__Provided data__
________________________

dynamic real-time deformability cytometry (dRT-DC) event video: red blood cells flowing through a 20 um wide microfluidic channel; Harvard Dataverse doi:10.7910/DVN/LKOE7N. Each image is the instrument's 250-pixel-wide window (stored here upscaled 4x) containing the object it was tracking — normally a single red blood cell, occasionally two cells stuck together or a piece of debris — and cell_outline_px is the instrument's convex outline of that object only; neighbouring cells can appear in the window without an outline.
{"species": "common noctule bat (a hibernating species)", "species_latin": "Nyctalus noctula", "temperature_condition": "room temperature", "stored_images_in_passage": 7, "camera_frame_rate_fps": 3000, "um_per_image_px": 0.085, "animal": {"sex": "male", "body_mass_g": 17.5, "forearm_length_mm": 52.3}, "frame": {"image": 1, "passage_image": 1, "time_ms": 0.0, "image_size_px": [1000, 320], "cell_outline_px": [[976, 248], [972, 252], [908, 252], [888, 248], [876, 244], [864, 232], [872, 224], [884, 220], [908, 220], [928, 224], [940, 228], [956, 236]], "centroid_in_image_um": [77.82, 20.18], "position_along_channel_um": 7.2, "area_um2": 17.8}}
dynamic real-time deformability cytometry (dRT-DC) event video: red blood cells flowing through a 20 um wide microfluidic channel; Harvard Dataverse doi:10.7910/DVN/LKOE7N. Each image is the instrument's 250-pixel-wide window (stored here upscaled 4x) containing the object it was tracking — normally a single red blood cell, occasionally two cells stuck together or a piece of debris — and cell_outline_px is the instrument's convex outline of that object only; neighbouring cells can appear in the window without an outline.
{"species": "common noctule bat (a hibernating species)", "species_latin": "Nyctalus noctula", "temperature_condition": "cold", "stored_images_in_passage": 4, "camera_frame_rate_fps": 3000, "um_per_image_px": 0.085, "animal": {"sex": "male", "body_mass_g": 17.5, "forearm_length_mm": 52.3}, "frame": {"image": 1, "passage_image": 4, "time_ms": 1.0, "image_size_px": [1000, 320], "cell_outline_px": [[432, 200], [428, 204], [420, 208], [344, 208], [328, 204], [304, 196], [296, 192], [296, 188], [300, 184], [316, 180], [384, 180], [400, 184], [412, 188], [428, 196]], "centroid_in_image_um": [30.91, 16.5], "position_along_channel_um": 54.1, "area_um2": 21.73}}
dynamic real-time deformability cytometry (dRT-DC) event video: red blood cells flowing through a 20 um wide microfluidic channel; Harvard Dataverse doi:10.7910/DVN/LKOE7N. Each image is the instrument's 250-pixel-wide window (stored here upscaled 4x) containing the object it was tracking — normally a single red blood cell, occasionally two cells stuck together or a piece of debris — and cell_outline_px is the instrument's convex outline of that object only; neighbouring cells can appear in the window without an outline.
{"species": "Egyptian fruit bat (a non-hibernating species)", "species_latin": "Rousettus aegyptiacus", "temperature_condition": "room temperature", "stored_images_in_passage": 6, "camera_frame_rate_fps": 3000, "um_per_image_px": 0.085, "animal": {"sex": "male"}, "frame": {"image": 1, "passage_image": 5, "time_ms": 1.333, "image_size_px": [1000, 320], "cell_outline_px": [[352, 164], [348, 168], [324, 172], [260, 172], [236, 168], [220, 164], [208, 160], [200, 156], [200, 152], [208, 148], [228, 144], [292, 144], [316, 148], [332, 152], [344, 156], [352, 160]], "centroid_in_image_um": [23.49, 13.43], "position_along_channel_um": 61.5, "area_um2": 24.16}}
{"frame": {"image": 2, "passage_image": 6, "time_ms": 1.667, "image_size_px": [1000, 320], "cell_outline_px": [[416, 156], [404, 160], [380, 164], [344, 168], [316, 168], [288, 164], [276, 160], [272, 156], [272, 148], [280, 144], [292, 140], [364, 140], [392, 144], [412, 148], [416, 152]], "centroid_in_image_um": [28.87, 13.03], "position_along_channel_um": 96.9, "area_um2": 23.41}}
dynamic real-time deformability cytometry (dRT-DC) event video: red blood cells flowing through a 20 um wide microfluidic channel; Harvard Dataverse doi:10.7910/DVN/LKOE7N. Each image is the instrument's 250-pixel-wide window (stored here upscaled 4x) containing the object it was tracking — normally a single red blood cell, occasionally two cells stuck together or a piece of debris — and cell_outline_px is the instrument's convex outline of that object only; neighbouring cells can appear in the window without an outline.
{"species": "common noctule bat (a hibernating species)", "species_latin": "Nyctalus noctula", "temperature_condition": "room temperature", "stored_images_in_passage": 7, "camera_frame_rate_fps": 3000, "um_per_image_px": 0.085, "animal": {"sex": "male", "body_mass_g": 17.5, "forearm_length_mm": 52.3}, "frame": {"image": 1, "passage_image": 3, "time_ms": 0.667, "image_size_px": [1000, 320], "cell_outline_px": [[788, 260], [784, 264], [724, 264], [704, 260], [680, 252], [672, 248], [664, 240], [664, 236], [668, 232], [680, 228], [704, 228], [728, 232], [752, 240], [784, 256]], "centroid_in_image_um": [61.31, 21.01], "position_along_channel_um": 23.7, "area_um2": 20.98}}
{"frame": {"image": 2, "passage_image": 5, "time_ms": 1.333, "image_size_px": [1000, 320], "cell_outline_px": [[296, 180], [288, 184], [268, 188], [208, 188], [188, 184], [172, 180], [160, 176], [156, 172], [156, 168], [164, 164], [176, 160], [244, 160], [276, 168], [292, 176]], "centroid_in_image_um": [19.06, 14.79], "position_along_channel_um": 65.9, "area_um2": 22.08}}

________________________

__Instructions for the task__
Each entry above is to be quoted exactly.

__Expected answer__
dynamic real-time deformability cytometry (dRT-DC) event video: red blood cells flowing through a 20 um wide microfluidic channel; Harvard Dataverse doi:10.7910/DVN/LKOE7N. Each image is the instrument's 250-pixel-wide window (stored here upscaled 4x) containing the object it was tracking — normally a single red blood cell, occasionally two cells stuck together or a piece of debris — and cell_outline_px is the instrument's convex outline of that object only; neighbouring cells can appear in the window without an outline.
{"species": "common noctule bat (a hibernating species)", "species_latin": "Nyctalus noctula", "temperature_condition": "room temperature", "stored_images_in_passage": 7, "camera_frame_rate_fps": 3000, "um_per_image_px": 0.085, "animal": {"sex": "male", "body_mass_g": 17.5, "forearm_length_mm": 52.3}, "frame": {"image": 1, "passage_image": 1, "time_ms": 0.0, "image_size_px": [1000, 320], "cell_outline_px": [[976, 248], [972, 252], [908, 252], [888, 248], [876, 244], [864, 232], [872, 224], [884, 220], [908, 220], [928, 224], [940, 228], [956, 236]], "centroid_in_image_um": [77.82, 20.18], "position_along_channel_um": 7.2, "area_um2": 17.8}}
dynamic real-time deformability cytometry (dRT-DC) event video: red blood cells flowing through a 20 um wide microfluidic channel; Harvard Dataverse doi:10.7910/DVN/LKOE7N. Each image is the instrument's 250-pixel-wide window (stored here upscaled 4x) containing the object it was tracking — normally a single red blood cell, occasionally two cells stuck together or a piece of debris — and cell_outline_px is the instrument's convex outline of that object only; neighbouring cells can appear in the window without an outline.
{"species": "common noctule bat (a hibernating species)", "species_latin": "Nyctalus noctula", "temperature_condition": "cold", "stored_images_in_passage": 4, "camera_frame_rate_fps": 3000, "um_per_image_px": 0.085, "animal": {"sex": "male", "body_mass_g": 17.5, "forearm_length_mm": 52.3}, "frame": {"image": 1, "passage_image": 4, "time_ms": 1.0, "image_size_px": [1000, 320], "cell_outline_px": [[432, 200], [428, 204], [420, 208], [344, 208], [328, 204], [304, 196], [296, 192], [296, 188], [300, 184], [316, 180], [384, 180], [400, 184], [412, 188], [428, 196]], "centroid_in_image_um": [30.91, 16.5], "position_along_channel_um": 54.1, "area_um2": 21.73}}
dynamic real-time deformability cytometry (dRT-DC) event video: red blood cells flowing through a 20 um wide microfluidic channel; Harvard Dataverse doi:10.7910/DVN/LKOE7N. Each image is the instrument's 250-pixel-wide window (stored here upscaled 4x) containing the object it was tracking — normally a single red blood cell, occasionally two cells stuck together or a piece of debris — and cell_outline_px is the instrument's convex outline of that object only; neighbouring cells can appear in the window without an outline.
{"species": "Egyptian fruit bat (a non-hibernating species)", "species_latin": "Rousettus aegyptiacus", "temperature_condition": "room temperature", "stored_images_in_passage": 6, "camera_frame_rate_fps": 3000, "um_per_image_px": 0.085, "animal": {"sex": "male"}, "frame": {"image": 1, "passage_image": 5, "time_ms": 1.333, "image_size_px": [1000, 320], "cell_outline_px": [[352, 164], [348, 168], [324, 172], [260, 172], [236, 168], [220, 164], [208, 160], [200, 156], [200, 152], [208, 148], [228, 144], [292, 144], [316, 148], [332, 152], [344, 156], [352, 160]], "centroid_in_image_um": [23.49, 13.43], "position_along_channel_um": 61.5, "area_um2": 24.16}}
{"frame": {"image": 2, "passage_image": 6, "time_ms": 1.667, "image_size_px": [1000, 320], "cell_outline_px": [[416, 156], [404, 160], [380, 164], [344, 168], [316, 168], [288, 164], [276, 160], [272, 156], [272, 148], [280, 144], [292, 140], [364, 140], [392, 144], [412, 148], [416, 152]], "centroid_in_image_um": [28.87, 13.03], "position_along_channel_um": 96.9, "area_um2": 23.41}}
dynamic real-time deformability cytometry (dRT-DC) event video: red blood cells flowing through a 20 um wide microfluidic channel; Harvard Dataverse doi:10.7910/DVN/LKOE7N. Each image is the instrument's 250-pixel-wide window (stored here upscaled 4x) containing the object it was tracking — normally a single red blood cell, occasionally two cells stuck together or a piece of debris — and cell_outline_px is the instrument's convex outline of that object only; neighbouring cells can appear in the window without an outline.
{"species": "common noctule bat (a hibernating species)", "species_latin": "Nyctalus noctula", "temperature_condition": "room temperature", "stored_images_in_passage": 7, "camera_frame_rate_fps": 3000, "um_per_image_px": 0.085, "animal": {"sex": "male", "body_mass_g": 17.5, "forearm_length_mm": 52.3}, "frame": {"image": 1, "passage_image": 3, "time_ms": 0.667, "image_size_px": [1000, 320], "cell_outline_px": [[788, 260], [784, 264], [724, 264], [704, 260], [680, 252], [672, 248], [664, 240], [664, 236], [668, 232], [680, 228], [704, 228], [728, 232], [752, 240], [784, 256]], "centroid_in_image_um": [61.31, 21.01], "position_along_channel_um": 23.7, "area_um2": 20.98}}
{"frame": {"image": 2, "passage_image": 5, "time_ms": 1.333, "image_size_px": [1000, 320], "cell_outline_px": [[296, 180], [288, 184], [268, 188], [208, 188], [188, 184], [172, 180], [160, 176], [156, 172], [156, 168], [164, 164], [176, 160], [244, 160], [276, 168], [292, 176]], "centroid_in_image_um": [19.06, 14.79], "position_along_channel_um": 65.9, "area_um2": 22.08}}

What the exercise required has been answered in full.